• [Суть задания]:
Продолжите фрагмент о методах ведения следствия, начиная сразу после его последнего предложения.

• [Текст страницы]:
○ ○ ○ ○

1937. Правосудие Сталина. Обжалованию не подлежит! - Гровер Ферр
Шрифт:
Интервал:
Закладка:
Дальнейший процесс следствия заключался в следующем: следователь вел допрос и вместо протокола составлял заметки. После нескольких таких допросов следователем составлялся черновик протокола, который шел на «корректировку» начальнику соответствующего отдела, а от него еще не подписанным — на «просмотр» быв. народному комиссару ЕЖОВУ и в редких случаях — ко мне. ЕЖОВ просматривал протокол, вносил изменения, дополнения. В большинстве случаев арестованные не соглашались с редакцией протокола и заявляли, что они на следствии этого не говорили, и отказывались от подписи.
Тогда следователи напоминали арестованному о «колольщиках», и подследственный подписывал протокол. «Корректировку» и «редактирование» протоколов в большинстве случаев ЕЖОВ производил, не видя в глаза арестованных, а если и видел, то при мимолетных обходах камер или следственных кабинетов.
При таких методах следствия подсказывались фамилии.
По-моему, скажу правду, если, обобщая, заявлю, что очень часто показания давали следователи, а не подследственные.
Знало ли об этом руководство наркомата, т. е. я и ЕЖОВ? — Знали.

○ ○ ○ ○

• [Исходные данные]:
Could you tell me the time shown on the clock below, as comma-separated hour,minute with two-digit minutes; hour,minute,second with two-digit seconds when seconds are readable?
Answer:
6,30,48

○ ○ ○ ○

• [Результат выполнения]:
Как реагировали? Честно — никак, а ЕЖОВ даже это поощрял. Никто не разбирался — к кому применяется физическое воздействие. А так как большинство лиц, пользующихся этим методом, были врагами-заговорщиками, то ясно шли оговоры, брались ложные показания и арестовывались и расстреливались оклеветанные врагами из числа арестованных и врагами-следователями невинные люди. Настоящее следствие смазывалось…
Особенно сильно возросли безобразия, когда дополнительно к проводимым массовым операциям в краях и областях была спущена директива о репрессировании инонациональностей, подозрительных по шпионажу, связям с консульствами иногосударств, перебежчиков. В Ленинградской, Свердловской областях, Белорусской ССР, на Украине стали арестовывать коренных жителей СССР, обвиняя их в связи с иностранцами. Нередки были случаи, когда никаких данных о подобной связи не было…
Принятое ЕЖОВЫМ, мною и ЕВДОКИМОВЫМ решение о невозможности приостановить и отвести удар от своих — антисоветских повстанческих — кадров и необходимости перенести удар на честные, преданные Родине и партии кадры практически нашло свое выражение в преступном проведении карательной политики, которая должна была быть направлена против изменников Родины и агентуры иностранных разведок. Честные работники НКВД на местах, не подозревая предательства со стороны руководства НКВД СССР и многих руководителей УНКВД, причастных к антисоветскому заговору, принимали наши вражеские установки за установки партии и правительства и объективно оказались участниками истребления ни в чем не повинных честных граждан.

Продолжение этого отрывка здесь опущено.